Go through the material underneath and show every line where the string "Stretchhose" occurs.

Start of TASK INPUTS

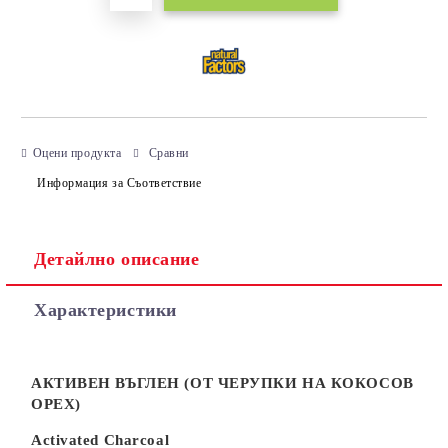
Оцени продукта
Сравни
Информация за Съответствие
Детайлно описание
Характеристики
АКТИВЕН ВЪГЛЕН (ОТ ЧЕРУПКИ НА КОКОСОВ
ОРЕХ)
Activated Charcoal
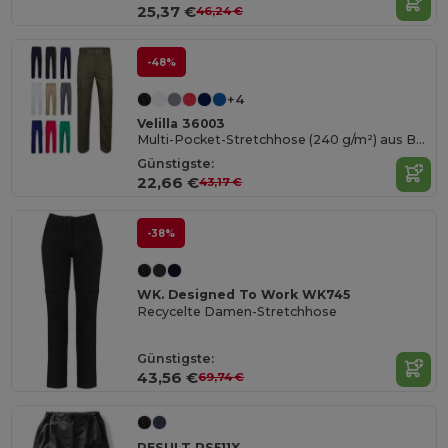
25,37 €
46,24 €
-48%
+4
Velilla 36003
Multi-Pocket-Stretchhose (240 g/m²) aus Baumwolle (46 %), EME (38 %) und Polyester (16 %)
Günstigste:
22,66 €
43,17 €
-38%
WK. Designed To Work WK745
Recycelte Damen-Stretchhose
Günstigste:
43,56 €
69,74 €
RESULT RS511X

End of TASK INPUTS

_WRITTEN ANSWER_
Multi-Pocket-Stretchhose (240 g/m²) aus Baumwolle (46 %), EME (38 %) und Polyester (16 %)
Recycelte Damen-Stretchhose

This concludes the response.